Parmi tous les motifs d’insatisfaction que justifie la manière dont se déroule le débat relatif au traité constitutionnel européen, le moindre n’est pas l’argument tiré par certains, dans un sens ou dans l’autre, de la position qu’auraient pris, au sein de la Commission précédente, Michel Barnier et Pascal Lamy sur le projet de directive relatif aux services. A travers eux, c’est la France qui se serait exprimée ou aurait dû s’exprimer et le fait qu’ils se soient prononcés dans tel ou tel sens aurait engagé notre pays ou son gouvernement.
Rien ne me semble plus contraire à la vocation qu’avaient assignée à la Commission les pères fondateurs de l’Europe et que rappelle avec force l’article I-26 du traité constitutionnel en stipulant que la Commission promeut l’intérêt général de l’Union, qu’elle exerce ses responsabilités en pleine indépendance et que les membres de la Commission ne sollicitent ni n'acceptent d'instructions d'aucun gouvernement, institution, organe ou organisme.
Il n’y a rien de neuf dans ces règles essentielles, sauf qu’au cours des dernières années, on a pu avoir le sentiment qu’elles avaient été parfois perdues de vue par les gouvernements et peut-être même par certains des intéressés. L’acharnement des Etats à vouloir conserver à tout prix au moins un représentant au sein de la Commission alors même que le nombre des pays de l’Union européenne est désormais de vingt cinq et bientôt de vingt sept, avec le risque de la rendre ainsi quasiment ingérable, confirme ce point.

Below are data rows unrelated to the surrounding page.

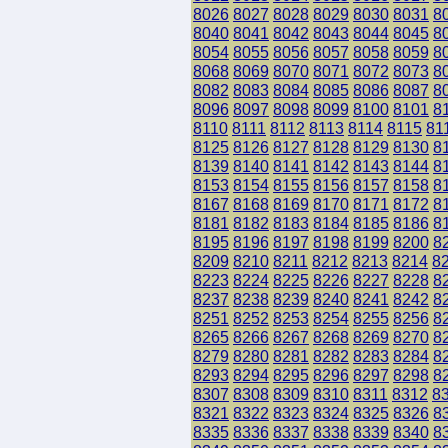
8026
8027
8028
8029
8030
8031
8
8040
8041
8042
8043
8044
8045
8
8054
8055
8056
8057
8058
8059
8
8068
8069
8070
8071
8072
8073
8
8082
8083
8084
8085
8086
8087
8
8096
8097
8098
8099
8100
8101
8
8110
8111
8112
8113
8114
8115
81
8125
8126
8127
8128
8129
8130
8
8139
8140
8141
8142
8143
8144
8
8153
8154
8155
8156
8157
8158
8
8167
8168
8169
8170
8171
8172
8
8181
8182
8183
8184
8185
8186
8
8195
8196
8197
8198
8199
8200
8
8209
8210
8211
8212
8213
8214
8
8223
8224
8225
8226
8227
8228
8
8237
8238
8239
8240
8241
8242
8
8251
8252
8253
8254
8255
8256
8
8265
8266
8267
8268
8269
8270
8
8279
8280
8281
8282
8283
8284
8
8293
8294
8295
8296
8297
8298
8
8307
8308
8309
8310
8311
8312
8
8321
8322
8323
8324
8325
8326
8
8335
8336
8337
8338
8339
8340
8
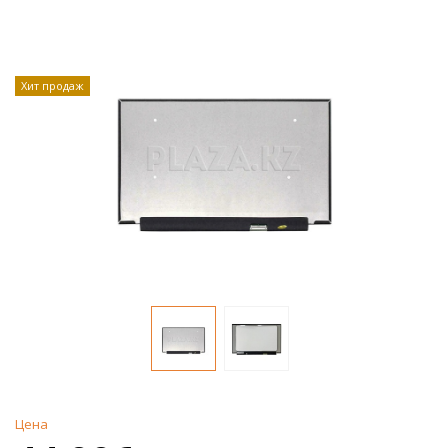
Хит продаж
Цена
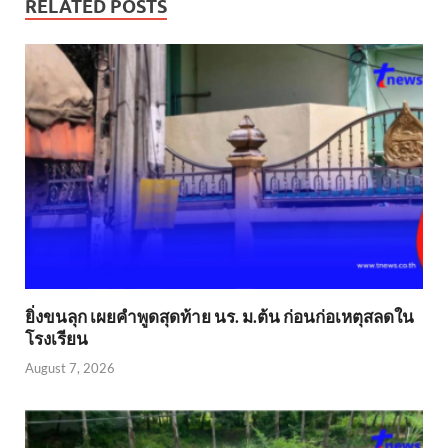
RELATED POSTS
ยิ่งขนลุก เผยคำพูดสุดท้าย นร. ม.ต้น ก่อนก่อเหตุสลดใน
โรงเรียน
August 7, 2026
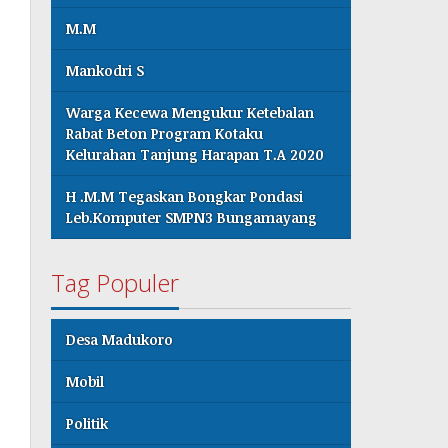
M.M
Mankodri S
Warga Kecewa Mengukur Ketebalan
Rabat Beton Program Kotaku
Kelurahan Tanjung Harapan T.A 2020
H .M.M Tegaskan Bongkar Pondasi
Leb.Komputer SMPN3 Bungamayang
Tag Populer
Desa Madukoro
Mobil
Politik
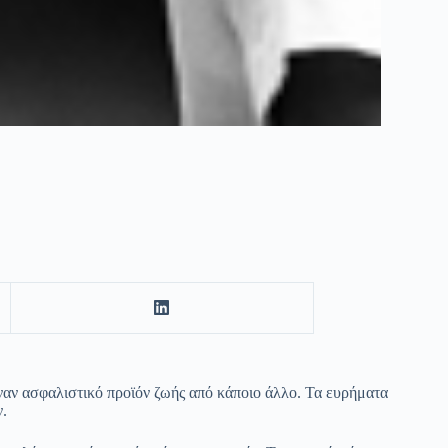
έναν ασφαλιστικό προϊόν ζωής από κάποιο άλλο. Τα ευρήματα
.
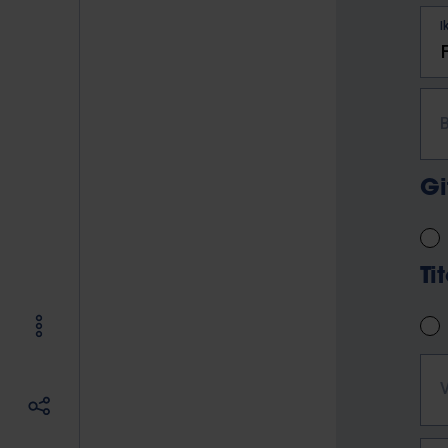
I
Gi
Ti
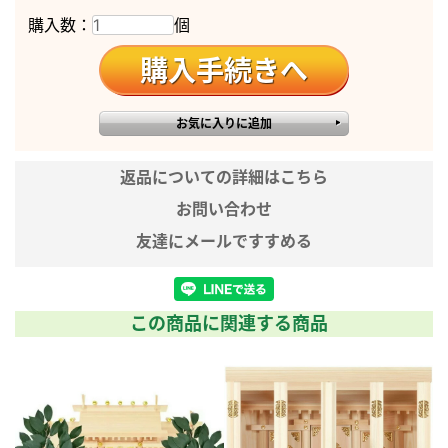
購入数：
個
一社造り
お札を重ねてお祀りできる、コンパクトな造りです。
お札の納め方の仕様
扉枠はずし
扉部分を外して納めることができます。
大扉・小扉は通しになっています。
返品についての詳細はこちら
外寸
お問い合わせ
高さ49×幅43×奥行28cm
友達にメールですすめる
内寸
サイズ
高さ31×幅15×奥行き9cm
天照大神宮のお札(高さ24.5×幅
6.8cm)が入ります。
この商品に関連する商品
重量
約3.0kg
神具セット：中サイズ 神鏡：2.0
神具の大きさ
寸 雲板：中サイズ 神棚板：中サ
の目安
イズ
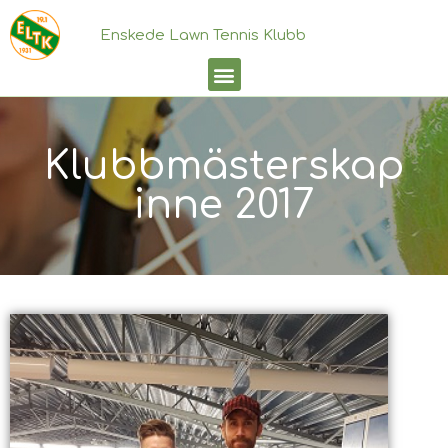
Enskede Lawn Tennis Klubb
Klubbmästerskap
inne 2017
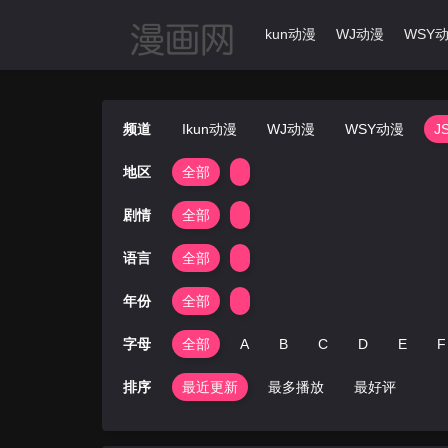
首页
动漫导航
Ikun动漫
WJ动漫
WSY
频道
Ikun动漫
WJ动漫
WSY动漫
J
地区
全部
剧情
全部
语言
全部
年份
全部
字母
全部
A
B
C
D
E
F
排序
最近更新
最多播放
最好评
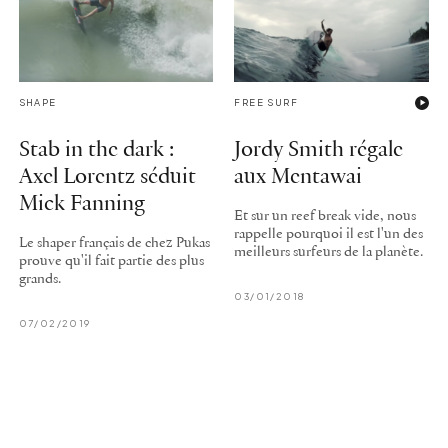
SHAPE
FREE SURF
Stab in the dark :
Jordy Smith régale
Axel Lorentz séduit
aux Mentawai
Mick Fanning
Et sur un reef break vide, nous
rappelle pourquoi il est l'un des
Le shaper français de chez Pukas
meilleurs surfeurs de la planète.
prouve qu'il fait partie des plus
grands.
03/01/2018
07/02/2019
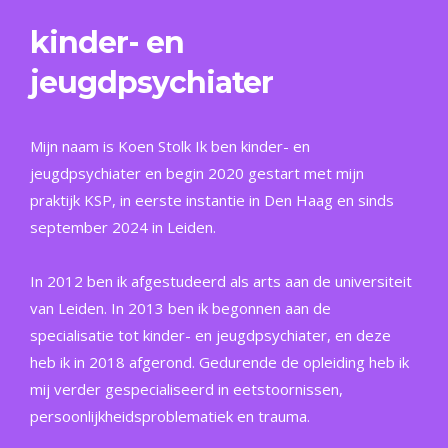
kinder- en
jeugdpsychiater
Mijn naam is Koen Stolk Ik ben kinder- en
jeugdpsychiater en begin 2020 gestart met mijn
praktijk KSP, in eerste instantie in Den Haag en sinds
september 2024 in Leiden.
In 2012 ben ik afgestudeerd als arts aan de universiteit
van Leiden. In 2013 ben ik begonnen aan de
specialisatie tot kinder- en jeugdpsychiater, en deze
heb ik in 2018 afgerond. Gedurende de opleiding heb ik
mij verder gespecialiseerd in eetstoornissen,
persoonlijkheidsproblematiek en trauma.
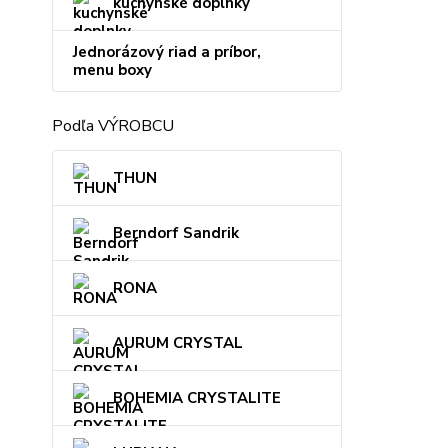
kuchynské doplnky
Jednorázový riad a príbor,
menu boxy
Podľa VÝROBCU
THUN
Berndorf Sandrik
RONA
AURUM CRYSTAL
BOHEMIA CRYSTALITE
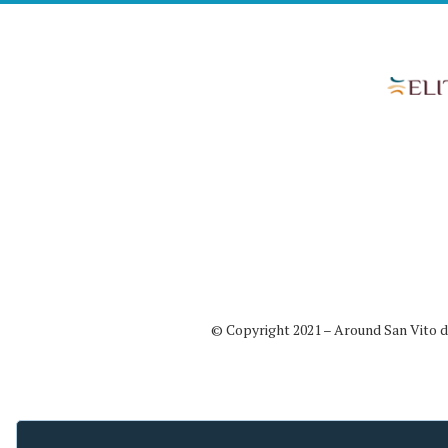
© Copyright 2021 – Around San Vito di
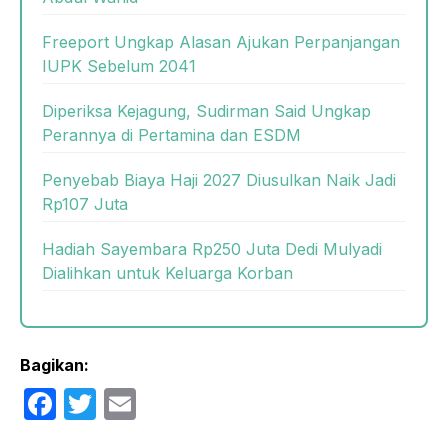
Freeport Ungkap Alasan Ajukan Perpanjangan
IUPK Sebelum 2041
Diperiksa Kejagung, Sudirman Said Ungkap
Perannya di Pertamina dan ESDM
Penyebab Biaya Haji 2027 Diusulkan Naik Jadi
Rp107 Juta
Hadiah Sayembara Rp250 Juta Dedi Mulyadi
Dialihkan untuk Keluarga Korban
Bagikan:
F
T
E
a
w
m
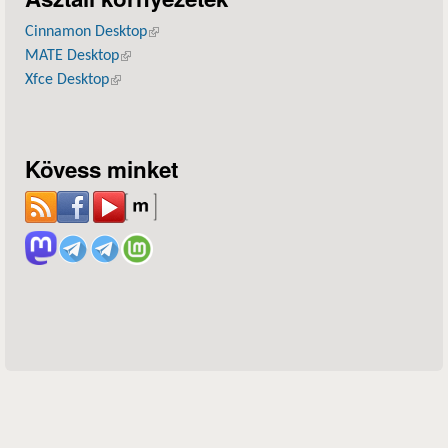
Cinnamon Desktop
(külső hivatkozás)
MATE Desktop
(külső hivatkozás)
Xfce Desktop
(külső hivatkozás)
Kövess minket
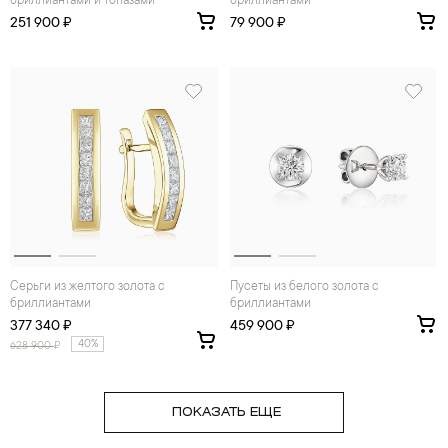
бриллиантами и топазами
бриллиантами
251 900 ₽
79 900 ₽
Серьги из желтого золота с
Пусеты из белого золота с
бриллиантами
бриллиантами
377 340 ₽
459 900 ₽
40%
628 900
₽
ПОКАЗАТЬ ЕЩЕ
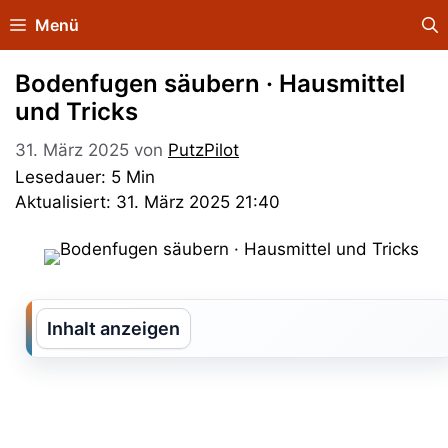
Zum
Menü
Inhalt
springen
Bodenfugen säubern · Hausmittel
und Tricks
31. März 2025
von
PutzPilot
Lesedauer: 5 Min
Aktualisiert: 31. März 2025 21:40
Inhalt anzeigen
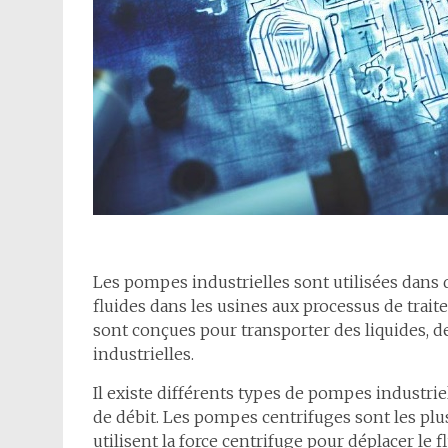
Les pompes industrielles sont utilisées dans d
fluides dans les usines aux processus de traite
sont conçues pour transporter des liquides, de
industrielles.
Il existe différents types de pompes industrie
de débit. Les pompes centrifuges sont les plu
utilisent la force centrifuge pour déplacer le 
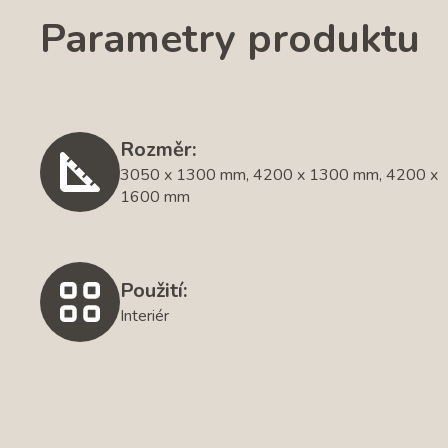
Parametry produktu
Rozměr:
3050 x 1300 mm, 4200 x 1300 mm, 4200 x
1600 mm
Použití:
Interiér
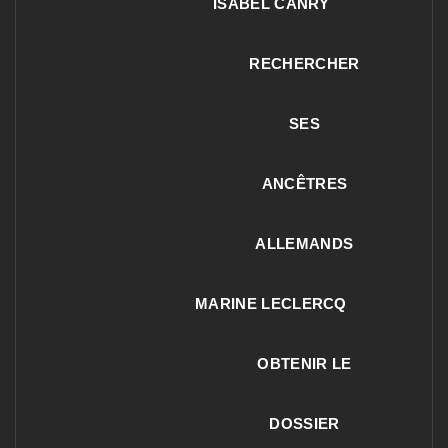
ISABEL CANRY
RECHERCHER
SES
ANCÊTRES
ALLEMANDS
MARINE LECLERCQ
OBTENIR LE
DOSSIER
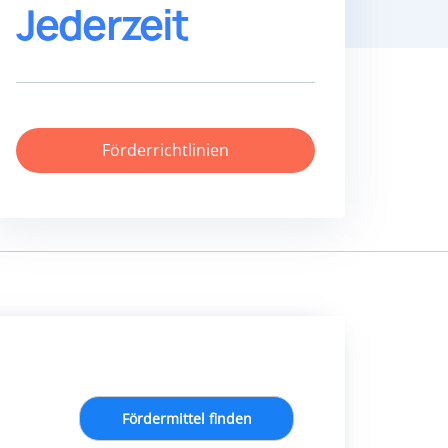
Jederzeit
Förderrichtlinien
Fördermittel finden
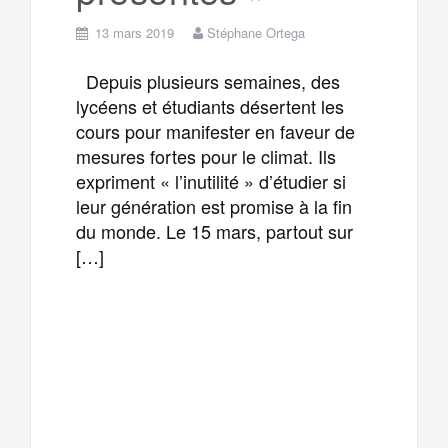
13 mars 2019
Stéphane Ortega
Depuis plusieurs semaines, des
lycéens et étudiants désertent les
cours pour manifester en faveur de
mesures fortes pour le climat. Ils
expriment « l’inutilité » d’étudier si
leur génération est promise à la fin
du monde. Le 15 mars, partout sur
[…]
F
T
E
M
a
w
m
e
T
P
c
i
a
s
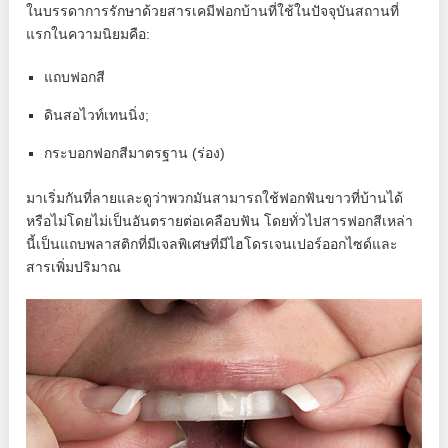
ในบรรดาการรักษาด้วยสารเคมีฟอกบ้านที่ใช้ในปัจจุบันสถานที่
แรกในความนิยมคือ:
แถบฟอกสี
ดินสอไวท์เทนนิ่ง;
กระบอกฟอกสีมาตรฐาน (ร่อง)
มาเริ่มกันที่ลายและดูว่าพวกมันสามารถใช้ฟอกฟันขาวที่บ้านได้
หรือไม่โดยไม่เป็นอันตรายต่อเคลือบฟัน โดยทั่วไปสารฟอกสีเหล่า
นี้เป็นแถบพลาสติกที่มีเจลพิเศษที่มีไฮโดรเจนเปอร์ออกไซด์และ
สารเพิ่มปริมาณ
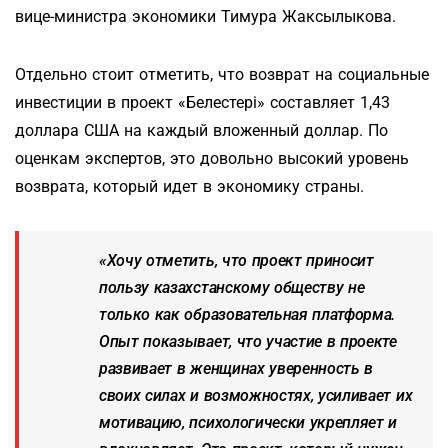
вице-министра экономики Тимура Жаксылыкова.
Отдельно стоит отметить, что возврат на социальные
инвестиции в проект «Белестерi» составляет 1,43
доллара США на каждый вложенный доллар. По
оценкам экспертов, это довольно высокий уровень
возврата, который идет в экономику страны.
«
Хочу отметить, что проект приносит
пользу казахстанскому обществу не
только как образовательная платформа.
Опыт показывает, что участие в проекте
развивает в женщинах уверенность в
своих силах и возможностях, усиливает их
мотивацию, психологически укрепляет и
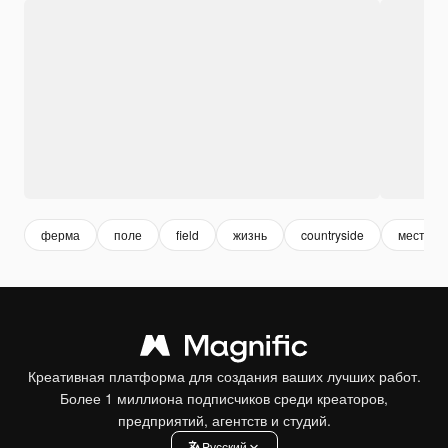
ферма
поле
field
жизнь
countryside
местнос
Креативная платформа для создания ваших лучших работ.
Более 1 миллиона подписчиков среди креаторов,
предприятий, агентств и студий.
Pусский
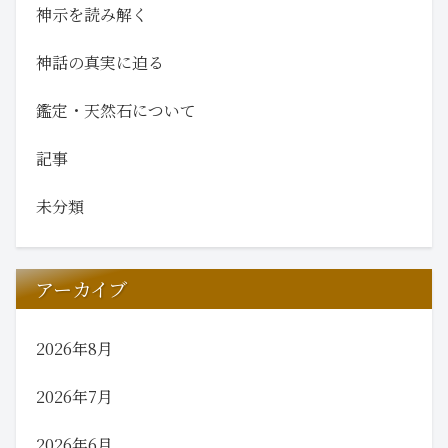
神示を読み解く
神話の真実に迫る
鑑定・天然石について
記事
未分類
アーカイブ
2026年8月
2026年7月
2026年6月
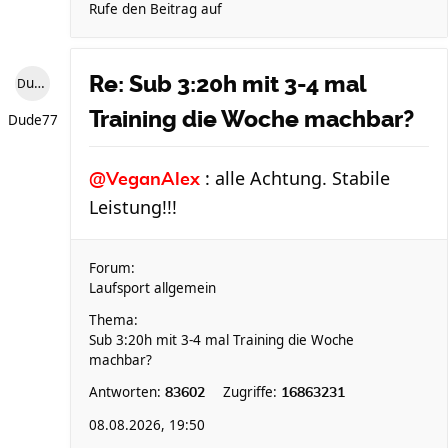
Rufe den Beitrag auf
Re: Sub 3:20h mit 3-4 mal
Dude77
Training die Woche machbar?
Dude77
: alle Achtung. Stabile
@VeganAlex
Leistung!!!
Forum:
Laufsport allgemein
Thema:
Sub 3:20h mit 3-4 mal Training die Woche
machbar?
Antworten:
Zugriffe:
83602
16863231
08.08.2026, 19:50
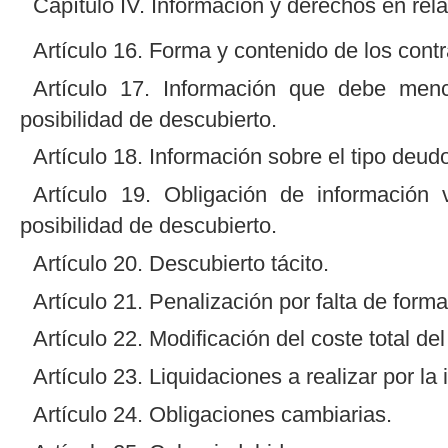
Capítulo IV. Información y derechos en rela
Artículo 16. Forma y contenido de los contr
Artículo 17. Información que debe menc
posibilidad de descubierto.
Artículo 18. Información sobre el tipo deudo
Artículo 19. Obligación de información
posibilidad de descubierto.
Artículo 20. Descubierto tácito.
Artículo 21. Penalización por falta de forma
Artículo 22. Modificación del coste total del
Artículo 23. Liquidaciones a realizar por la
Artículo 24. Obligaciones cambiarias.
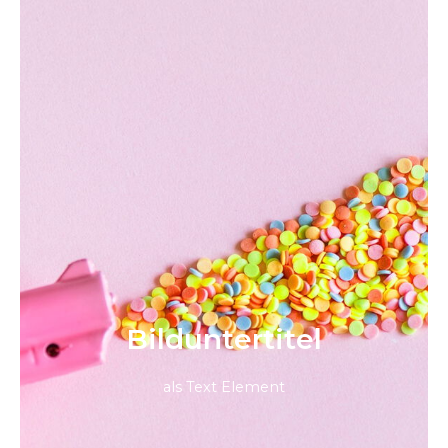
Bild­unter­titel
als Text Element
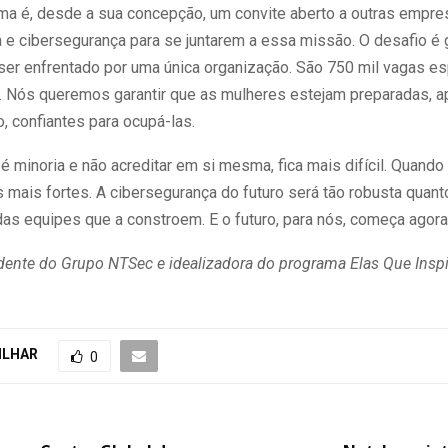
ama é, desde a sua concepção, um convite aberto a outras empre
a e cibersegurança para se juntarem a essa missão. O desafio é
ser enfrentado por uma única organização. São 750 mil vagas e
s. Nós queremos garantir que as mulheres estejam preparadas, a
, confiantes para ocupá-las.
 é minoria e não acreditar em si mesma, fica mais difícil. Quand
 mais fortes. A cibersegurança do futuro será tão robusta quant
das equipes que a constroem. E o futuro, para nós, começa agora
idente do Grupo NTSec e idealizadora do programa Elas Que Insp
ILHAR
0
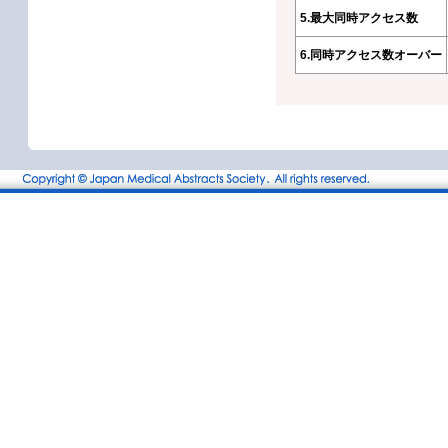
5.最大同時アクセス数
6.同時アクセス数オーバー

On sait ce qu’il en est résulté dans le traité constitutionnel : la première Commission nommée après son adoption sera de vingt cinq membres et ce n’est qu’ensuite que ce nombre sera réduit aux deux tiers de celui des pays, cette réduction étant assortie d’un mécanisme de rotation nationale et d’un équilibrage géographique.
Mais, à mon sens, le changement le plus significatif porte sur le statut du président de la Commission européenne, qui se trouve considérablement renforcé.
Lisons l’article I-27 :
Le président de la Commission européenne
1. En tenant compte des élections au Parlement européen, et après avoir procédé aux consultations appropriées, le Conseil européen, statuant à la majorité qualifiée, propose au Parlement européen un candidat à la fonction de président de la Commission. Ce candidat est élu par le Parlement européen à la majorité des membres qui le composent. Si ce candidat ne recueille pas la majorité, le Conseil européen, statuant à la majorité qualifiée, propose, dans un délai d'un mois, un nouveau candidat, qui est élu par le Parlement européen selon la même procédure.
2. Le Conseil, d'un commun accord avec le président élu, adopte la liste des autres personnalités qu'il propose de nommer membres de la Commission. Le choix de celles-ci s'effectue, sur la base des suggestions faites par les États membres, conformément aux critères prévus à l'article I-26, paragraphe 4, et paragraphe 6, second alinéa. Le président, le ministre des Affaires étrangères de l'Union et les autres membres de la Commission sont soumis, en tant que collège, à un vote d'approbation du Parlement européen. Sur la base de cette approbation, la Commission est nommée par le Conseil européen, statuant à la majorité qualifiée.
3. Le président de la Commission:
a) définit les orientations dans le cadre desquelles la Commission exerce sa mission;
b) décide de l'organisation interne de la Commission afin d'assurer la cohérence, l'efficacité et la collégialité de son action;
c) nomme des vice-présidents, autres que le ministre des Affaires étrangères de l'Union, parmi les membres de la Commission.
Un membre de la Commission présente sa démission si le président le lui demande. Le ministre des Affaires étrangères de l'Union présente sa démission, conformément à la procédure prévue à l'article I-28, paragraphe 1, si le président le lui demande.
Ce texte établit l’autorité du président de la Commission. Proposé par le Conseil européen, il est élu par le Parlement européen qui lui assure sa légitimité démocratique. Le Conseil européen ne peut se passer de son accord pour désigner les autres membres de la Commission dont la composition doit ensuite être approuvée en tant que collège par le Parlement européen. Il nomme ses vice-présidents et peut exiger la démission des membres de la Commission. Seule, la nomination ou la démission du ministre des Affaires étrangères de l’Union implique le Conseil européen.
Le président de la Commission, comme le Premier ministre de la République Française, est ainsi responsable à la fois devant le Conseil européen qui joue dans cette comparaison, le rôle du Président de la République qui sera assumé dans la pratique par son président, et devant le Parlement européen.